**** SUPPLIED RECORDS

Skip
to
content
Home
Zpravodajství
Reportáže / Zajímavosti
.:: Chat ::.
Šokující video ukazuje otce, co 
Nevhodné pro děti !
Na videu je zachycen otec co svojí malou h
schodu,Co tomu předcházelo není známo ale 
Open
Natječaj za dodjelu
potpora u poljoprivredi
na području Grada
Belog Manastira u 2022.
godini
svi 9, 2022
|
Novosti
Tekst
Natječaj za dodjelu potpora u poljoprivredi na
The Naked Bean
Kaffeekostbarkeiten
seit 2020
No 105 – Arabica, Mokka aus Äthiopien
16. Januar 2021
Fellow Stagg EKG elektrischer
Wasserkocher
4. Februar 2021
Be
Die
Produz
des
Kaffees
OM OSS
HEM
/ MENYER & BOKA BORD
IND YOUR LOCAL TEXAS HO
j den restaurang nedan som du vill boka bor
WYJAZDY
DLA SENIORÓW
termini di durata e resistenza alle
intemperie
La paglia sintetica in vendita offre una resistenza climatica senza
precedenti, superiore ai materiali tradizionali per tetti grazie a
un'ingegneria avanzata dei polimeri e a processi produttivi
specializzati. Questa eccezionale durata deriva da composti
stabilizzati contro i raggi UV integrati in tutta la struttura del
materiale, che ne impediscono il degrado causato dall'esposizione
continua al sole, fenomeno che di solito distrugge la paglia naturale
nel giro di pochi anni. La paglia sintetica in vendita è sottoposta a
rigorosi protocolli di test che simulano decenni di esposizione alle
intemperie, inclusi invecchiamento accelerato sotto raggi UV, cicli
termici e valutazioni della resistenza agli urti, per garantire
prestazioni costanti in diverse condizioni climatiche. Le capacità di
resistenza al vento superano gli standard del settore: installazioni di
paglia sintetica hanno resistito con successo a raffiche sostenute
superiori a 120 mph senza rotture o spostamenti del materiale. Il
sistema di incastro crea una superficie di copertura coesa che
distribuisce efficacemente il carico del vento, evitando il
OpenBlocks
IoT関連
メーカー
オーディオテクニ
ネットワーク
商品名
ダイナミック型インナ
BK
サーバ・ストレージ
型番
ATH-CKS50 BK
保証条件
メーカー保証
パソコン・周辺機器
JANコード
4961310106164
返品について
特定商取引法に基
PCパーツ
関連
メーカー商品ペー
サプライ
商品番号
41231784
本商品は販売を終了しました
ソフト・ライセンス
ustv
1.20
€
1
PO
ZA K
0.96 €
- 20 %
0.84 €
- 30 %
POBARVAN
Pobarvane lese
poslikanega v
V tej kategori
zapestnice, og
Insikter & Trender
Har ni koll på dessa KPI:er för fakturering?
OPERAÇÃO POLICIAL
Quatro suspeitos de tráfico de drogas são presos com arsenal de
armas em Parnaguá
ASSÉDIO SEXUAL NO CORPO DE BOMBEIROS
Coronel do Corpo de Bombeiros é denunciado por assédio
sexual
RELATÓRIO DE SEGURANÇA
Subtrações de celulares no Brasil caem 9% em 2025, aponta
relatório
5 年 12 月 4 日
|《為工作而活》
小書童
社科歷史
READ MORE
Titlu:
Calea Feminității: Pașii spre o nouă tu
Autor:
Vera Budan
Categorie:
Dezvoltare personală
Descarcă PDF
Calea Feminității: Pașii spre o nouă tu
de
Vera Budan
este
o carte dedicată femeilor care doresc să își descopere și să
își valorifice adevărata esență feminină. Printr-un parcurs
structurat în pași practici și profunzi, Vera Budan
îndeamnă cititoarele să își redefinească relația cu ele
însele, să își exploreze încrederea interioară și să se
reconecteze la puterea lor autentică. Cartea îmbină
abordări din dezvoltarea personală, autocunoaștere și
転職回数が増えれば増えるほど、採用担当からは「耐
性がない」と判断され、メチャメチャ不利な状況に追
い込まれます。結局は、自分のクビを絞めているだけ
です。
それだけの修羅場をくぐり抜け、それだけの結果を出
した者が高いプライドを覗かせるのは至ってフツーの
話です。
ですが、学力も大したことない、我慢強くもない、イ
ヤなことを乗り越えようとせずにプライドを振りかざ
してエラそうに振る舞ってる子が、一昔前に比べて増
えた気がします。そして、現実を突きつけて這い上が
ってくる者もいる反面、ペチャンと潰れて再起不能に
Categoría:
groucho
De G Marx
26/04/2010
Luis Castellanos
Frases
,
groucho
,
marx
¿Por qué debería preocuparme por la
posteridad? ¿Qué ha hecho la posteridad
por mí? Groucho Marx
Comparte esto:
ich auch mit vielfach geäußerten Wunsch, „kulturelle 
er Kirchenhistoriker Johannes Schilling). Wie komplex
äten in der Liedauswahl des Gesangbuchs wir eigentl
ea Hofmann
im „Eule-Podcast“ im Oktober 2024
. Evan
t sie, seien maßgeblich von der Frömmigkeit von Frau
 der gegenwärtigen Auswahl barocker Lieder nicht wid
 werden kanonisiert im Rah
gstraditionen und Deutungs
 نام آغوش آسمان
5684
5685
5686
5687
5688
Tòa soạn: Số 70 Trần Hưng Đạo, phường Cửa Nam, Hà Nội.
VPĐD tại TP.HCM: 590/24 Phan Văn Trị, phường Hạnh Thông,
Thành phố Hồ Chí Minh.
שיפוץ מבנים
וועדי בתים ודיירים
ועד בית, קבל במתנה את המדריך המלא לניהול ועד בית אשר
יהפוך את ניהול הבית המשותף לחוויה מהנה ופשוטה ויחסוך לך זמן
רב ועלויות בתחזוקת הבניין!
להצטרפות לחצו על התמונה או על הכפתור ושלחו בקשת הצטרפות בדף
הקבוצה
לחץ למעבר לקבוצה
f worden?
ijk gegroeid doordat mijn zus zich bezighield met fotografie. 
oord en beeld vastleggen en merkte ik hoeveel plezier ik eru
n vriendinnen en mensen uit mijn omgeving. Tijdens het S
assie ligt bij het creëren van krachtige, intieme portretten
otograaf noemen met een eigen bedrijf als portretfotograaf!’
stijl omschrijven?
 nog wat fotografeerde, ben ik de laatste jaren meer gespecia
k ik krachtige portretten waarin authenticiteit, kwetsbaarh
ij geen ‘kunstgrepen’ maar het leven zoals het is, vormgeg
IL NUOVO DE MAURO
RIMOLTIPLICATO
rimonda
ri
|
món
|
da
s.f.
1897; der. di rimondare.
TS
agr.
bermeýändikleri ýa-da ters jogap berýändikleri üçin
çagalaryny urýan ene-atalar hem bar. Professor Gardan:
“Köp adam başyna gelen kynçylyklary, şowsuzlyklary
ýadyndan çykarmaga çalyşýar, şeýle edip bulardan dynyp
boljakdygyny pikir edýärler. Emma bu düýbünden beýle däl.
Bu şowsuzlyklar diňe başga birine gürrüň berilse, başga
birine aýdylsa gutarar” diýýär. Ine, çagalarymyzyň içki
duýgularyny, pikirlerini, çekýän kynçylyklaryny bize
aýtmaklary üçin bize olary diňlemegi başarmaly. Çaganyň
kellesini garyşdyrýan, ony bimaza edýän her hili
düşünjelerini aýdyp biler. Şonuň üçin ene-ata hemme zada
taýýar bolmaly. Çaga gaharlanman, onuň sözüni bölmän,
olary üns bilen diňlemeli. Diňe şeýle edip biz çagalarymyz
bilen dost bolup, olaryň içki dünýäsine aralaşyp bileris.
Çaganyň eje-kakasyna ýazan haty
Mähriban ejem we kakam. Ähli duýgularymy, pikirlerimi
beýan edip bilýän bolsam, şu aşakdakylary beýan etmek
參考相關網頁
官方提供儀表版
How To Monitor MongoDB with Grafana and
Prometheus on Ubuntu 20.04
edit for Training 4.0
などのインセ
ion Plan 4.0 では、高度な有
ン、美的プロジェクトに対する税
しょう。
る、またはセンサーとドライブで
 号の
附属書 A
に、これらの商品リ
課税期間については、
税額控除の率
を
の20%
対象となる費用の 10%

********

Show every line from the entries above in which "şeýle" appears.

SOLUTION TO THE EXERCISE
ýadyndan çykarmaga çalyşýar, şeýle edip bulardan dynyp
olary üns bilen diňlemeli. Diňe şeýle edip biz çagalarymyz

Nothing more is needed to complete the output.